Because my illnesses are always there. They are exhausting. The medication I take to control them — the medication that saves my life — makes me tired. I drink a lot of Red Bull and coffee. I take a nap when my husband comes home. We’ve worked this into our marriage, and though I had mental health issues when we met, they’ve escalated since. We love each other, so we worked it out. We have an excellent marriage. Having a serious mental illness doesn’t mean you’re condemned to celibacy or lovelessness or divorce.

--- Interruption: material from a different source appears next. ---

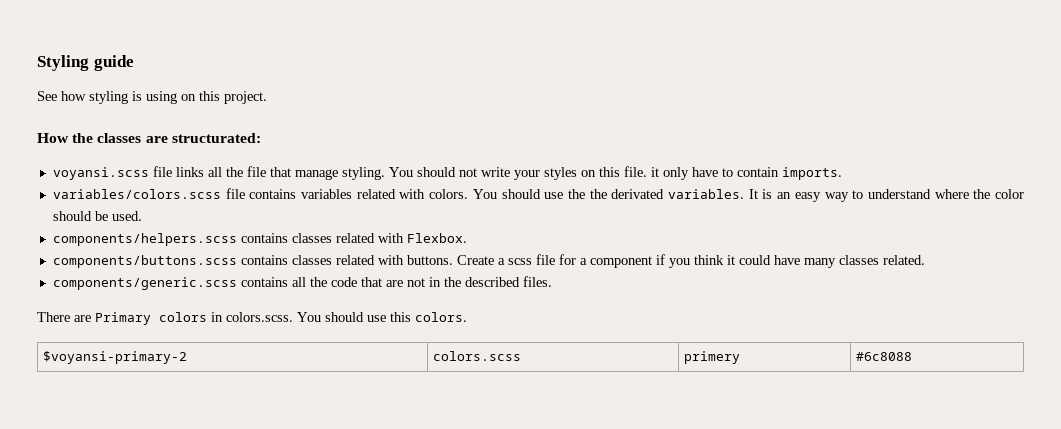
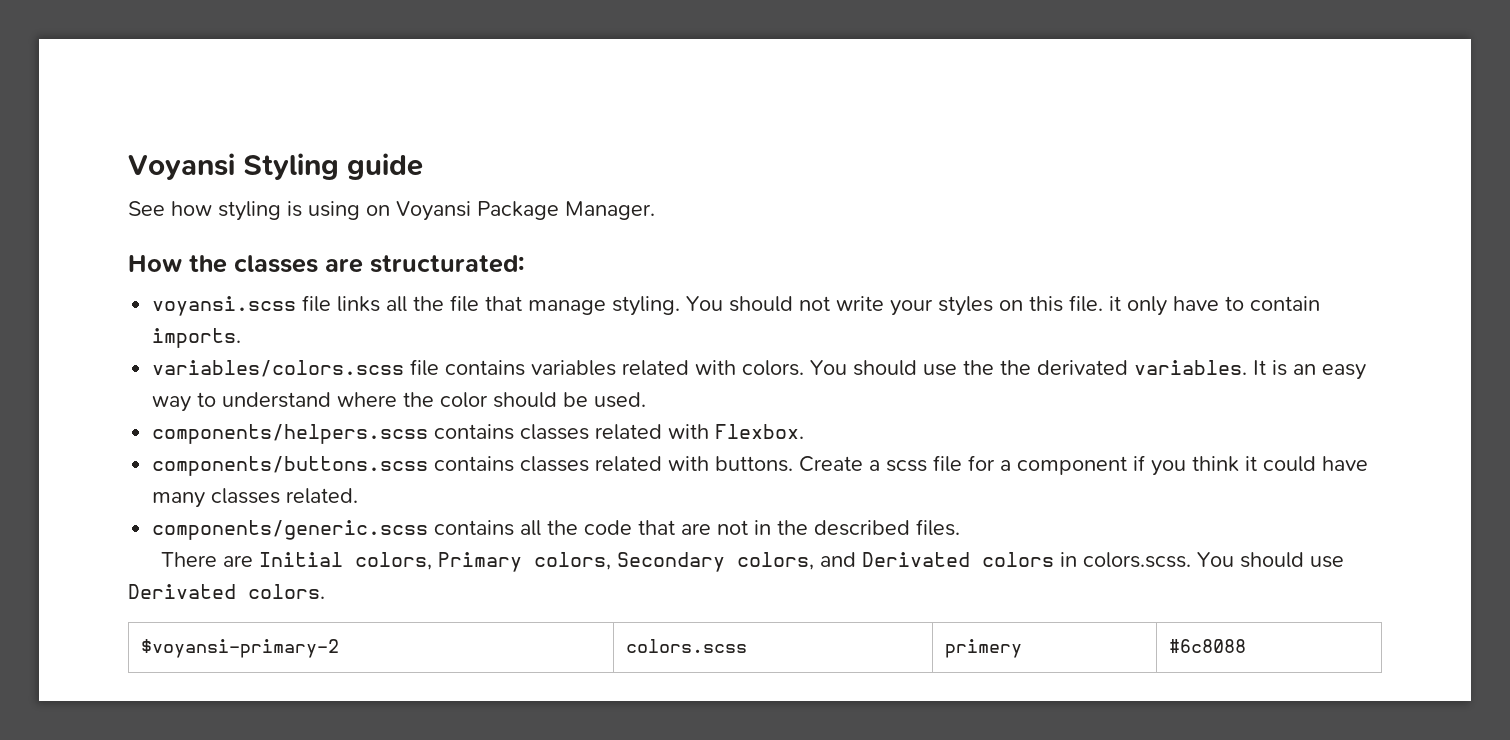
(37, 63) none -> [128,153,235,180] Voyansi
[199,91,267,104] this project. -> [396,201,655,221] Voyansi Package Manager.
[95,312,151,325] Primary -> [258,552,970,572] Initial colors, Primary colors, Secondary colors, and Derivated
[390,312,411,322] this -> [128,584,236,599] Derivated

But it’s lonely. I know two people in real life with bipolar disorder. One I just met, and when she dropped the mental health truth bomb, I wanted to stand up and hug her and possibly cry. Because she understood all of it. The exhaustion. The mental teeter-totter. The fear, the anxiety, that comes even when I’m in a good place. Because it’s lonely to live with a serious mental illness. It’s hard work, lonely work, heavy lifting done only in the mind, only by yourself. No one can understand except someone who has been there.
And you do not know, as you look around at your friends and acquaintances, who is struggling. You have no idea. Many people reading this had no idea I was bipolar. You do not know because we hide. We’re afraid of what you’ll think of us. We’re afraid of what you’ll say about us. I’m afraid now, as I write this. Severe mental illness comes with so much stigma. But we are all around you. We live, we move, we have our being. Invisibly. Painfully. Oh-so-lonely. But we keep going. You don’t know how much we struggle. And chances are, unless we open up to you, you never will.